ここまで来ると、もう僕にできることはありません。
「海幸ジョッキー」の中の人は既に顔、姓名とも洗い出されました。でも驚いたのは、その苗字は「Kigawa」とは何の関係もありませんでした。全く違った別の苗字です。当然、日本の。
ですが、僕はその名前をここに書く気はありません。
推理は既に終わっていますから。
僕が出した結果でもないし、何もなければ、その名前を特にどこかに出したり、使ったりつもりもありません。
結果は推理において、さほど大事なことではありませんから。
そうそう、一つ気付いたこともあります。メールの中で添付された、その父方の、多分父親本人のSNSアカウントでは、勤め先をちゃんと居酒屋「奇天ろく」と書いてありました。これで全ての証拠が噛み合ったとも思えます。

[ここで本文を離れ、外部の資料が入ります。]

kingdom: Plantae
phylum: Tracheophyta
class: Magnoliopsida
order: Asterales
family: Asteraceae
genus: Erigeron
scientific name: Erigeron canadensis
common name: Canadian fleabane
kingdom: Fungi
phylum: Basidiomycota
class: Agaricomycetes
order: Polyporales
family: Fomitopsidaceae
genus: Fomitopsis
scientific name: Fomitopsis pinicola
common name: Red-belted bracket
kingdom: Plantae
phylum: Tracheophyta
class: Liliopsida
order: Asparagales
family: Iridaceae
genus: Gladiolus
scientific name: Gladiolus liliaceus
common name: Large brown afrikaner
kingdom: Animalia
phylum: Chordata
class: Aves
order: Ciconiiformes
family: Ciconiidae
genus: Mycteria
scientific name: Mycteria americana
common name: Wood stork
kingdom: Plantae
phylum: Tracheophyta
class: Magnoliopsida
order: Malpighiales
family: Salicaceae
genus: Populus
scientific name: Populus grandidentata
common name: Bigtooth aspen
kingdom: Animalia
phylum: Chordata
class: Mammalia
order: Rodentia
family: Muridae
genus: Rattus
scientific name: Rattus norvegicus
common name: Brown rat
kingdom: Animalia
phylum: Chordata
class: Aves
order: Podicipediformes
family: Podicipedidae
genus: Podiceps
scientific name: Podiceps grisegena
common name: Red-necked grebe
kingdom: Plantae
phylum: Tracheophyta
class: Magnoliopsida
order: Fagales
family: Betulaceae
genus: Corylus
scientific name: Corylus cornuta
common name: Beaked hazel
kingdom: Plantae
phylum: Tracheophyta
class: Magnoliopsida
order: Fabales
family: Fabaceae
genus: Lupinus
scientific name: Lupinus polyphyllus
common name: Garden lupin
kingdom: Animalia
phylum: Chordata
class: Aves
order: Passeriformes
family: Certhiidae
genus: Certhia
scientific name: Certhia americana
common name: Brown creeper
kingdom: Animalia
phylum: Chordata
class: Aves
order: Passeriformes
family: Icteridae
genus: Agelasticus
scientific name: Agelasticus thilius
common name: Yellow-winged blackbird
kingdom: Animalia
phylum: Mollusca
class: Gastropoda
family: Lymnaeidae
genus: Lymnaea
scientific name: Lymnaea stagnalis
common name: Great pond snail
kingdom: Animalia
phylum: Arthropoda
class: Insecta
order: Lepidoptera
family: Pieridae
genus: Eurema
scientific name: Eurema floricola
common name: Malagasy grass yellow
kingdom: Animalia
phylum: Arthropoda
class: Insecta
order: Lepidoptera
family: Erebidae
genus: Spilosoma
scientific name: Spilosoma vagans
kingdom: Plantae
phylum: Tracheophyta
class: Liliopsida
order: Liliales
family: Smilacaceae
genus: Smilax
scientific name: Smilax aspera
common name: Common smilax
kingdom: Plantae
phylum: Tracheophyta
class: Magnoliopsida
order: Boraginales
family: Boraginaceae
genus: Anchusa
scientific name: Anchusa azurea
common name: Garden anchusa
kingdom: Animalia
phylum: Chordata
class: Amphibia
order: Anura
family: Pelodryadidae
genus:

とにかく、これで僕の出番は終えました。推理も既に完了で、これ以上の詮索は必要ないと思います。
朝床に 聞者遥之 射水川 朝漕ぎしつつ 唱船人
夜は久しぶりに、酒を出そうと思います。酔っ払って瞭司にうざがられなければいいですけどね。
午後5時ちょい過ぎに加筆。
種田さんから連絡が来ました。
明日18時に、「海幸ジョッキー」は、復帰配信をするそうです。既にSNSで発表しました。
となると、やはり失踪は、ただのファンたちの過剰反応か?しかしなぜ、このタイミングで?
とにかく、明日僕も見てみることにしましょう。